> _Excerpted passage_
***
Is there common solution to minimize db roundtrips in this case? Are there ORM's which deals with it, or should we code some caching system by ourselves?
upd: the db is from legacy app, and we'll have to use it "as is"
So, we have two different repositories for each of the aggregate, but
they are using the same table in DB and sometimes accessing the same
data.
The fact that you have two aggregates stored in the same table is an indication of a problem with the design. In this case, it seems you have two bounded contexts - a BC for the core domain (Person is here) and an identity/access BC (User is here). The BCs are related and the latter can be seen as upstream from the former. A Person in the core domain has a corresponding User in the identity BC, but they are not exactly the same thing.
Beyond this relationship between the BCs there are questions regarding ownership of behavior. For example, both a Person and a User may have a name and what is to be determined is who own's the behavior of changing a name. This can be implemented in several ways. Person may have its own name and changes should be propagated to the identity BC. Similarly, User may own changes to name, in which case they must be propagated to Person via a synchronization mechanism.
Overall, your problem could be addressed in two ways. First, you can store Person and User aggregates in different tables. Any given query should only use one of these tables and they can be synchronized in an eventually consistent matter. Another approach is to decouple the behavioral domain model from a model designed for queries (read-model). This way, you can create a read-model designed to serve a specific screen(s) and have a customized query, perhaps even outside of an ORM.
***
> _Stored rows_
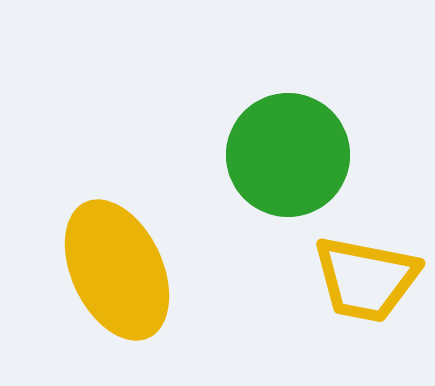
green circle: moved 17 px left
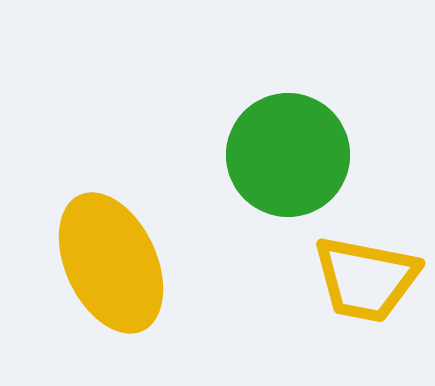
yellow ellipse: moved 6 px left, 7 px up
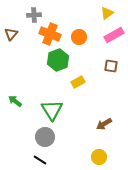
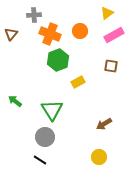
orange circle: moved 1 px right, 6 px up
***
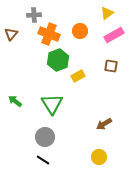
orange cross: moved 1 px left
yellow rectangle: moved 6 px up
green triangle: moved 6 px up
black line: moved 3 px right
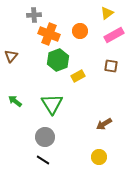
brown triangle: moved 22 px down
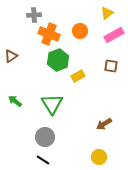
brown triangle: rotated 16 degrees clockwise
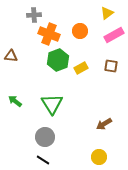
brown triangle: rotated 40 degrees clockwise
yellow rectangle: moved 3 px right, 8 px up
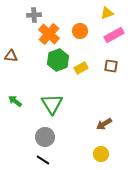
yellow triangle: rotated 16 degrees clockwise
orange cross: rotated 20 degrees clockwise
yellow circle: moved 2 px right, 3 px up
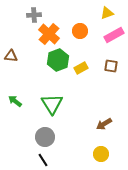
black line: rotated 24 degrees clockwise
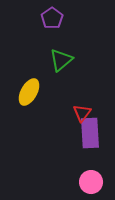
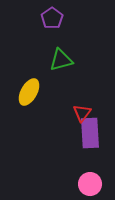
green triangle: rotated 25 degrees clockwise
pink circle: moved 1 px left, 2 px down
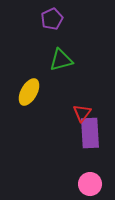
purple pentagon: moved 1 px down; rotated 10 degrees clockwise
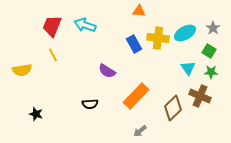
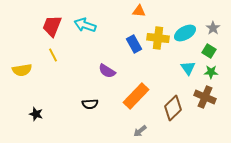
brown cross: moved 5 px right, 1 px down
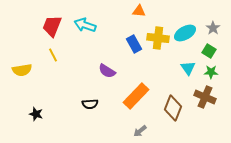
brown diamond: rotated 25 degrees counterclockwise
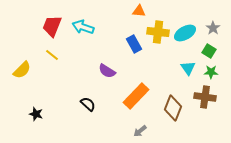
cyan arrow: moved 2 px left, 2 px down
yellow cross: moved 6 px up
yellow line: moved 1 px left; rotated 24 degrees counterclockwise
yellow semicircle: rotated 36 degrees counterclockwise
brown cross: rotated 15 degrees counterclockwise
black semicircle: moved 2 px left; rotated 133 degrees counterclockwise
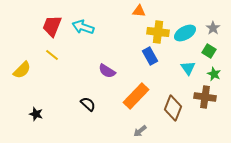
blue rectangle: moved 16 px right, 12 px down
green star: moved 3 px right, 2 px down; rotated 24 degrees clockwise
***
Carry on the thread about Person and User aggregates stored in one database table, picking up after its last sentence. The data has no connection to the text.

> _Output of the exercise_
If all the Users are Person too (sometimes external services are modeled as special users too), the only data that User and Person should share on the database are their identifiers.
Indeed each entity in a domain model should hold references only to the data that they need to ensure their invariants.
Moreover I guess that Users are identified by Username and Persons are identified by something else (VAT code or so..).
Thus, the simplest optimization technique is to avoid to encapsulate in an entity those informations that are not required to ensure its invariants.
Furthermore you simply need an effective context mapping technique to easily pass from User to Person when needed. I use shared identifiers for this.
As an example you can expose the Person's identifier in the User class, so that a simple query to the Person's repository can provide you the data you need.
Finally I suggest you the Vaughn Vernon series on Aggregate Root Design.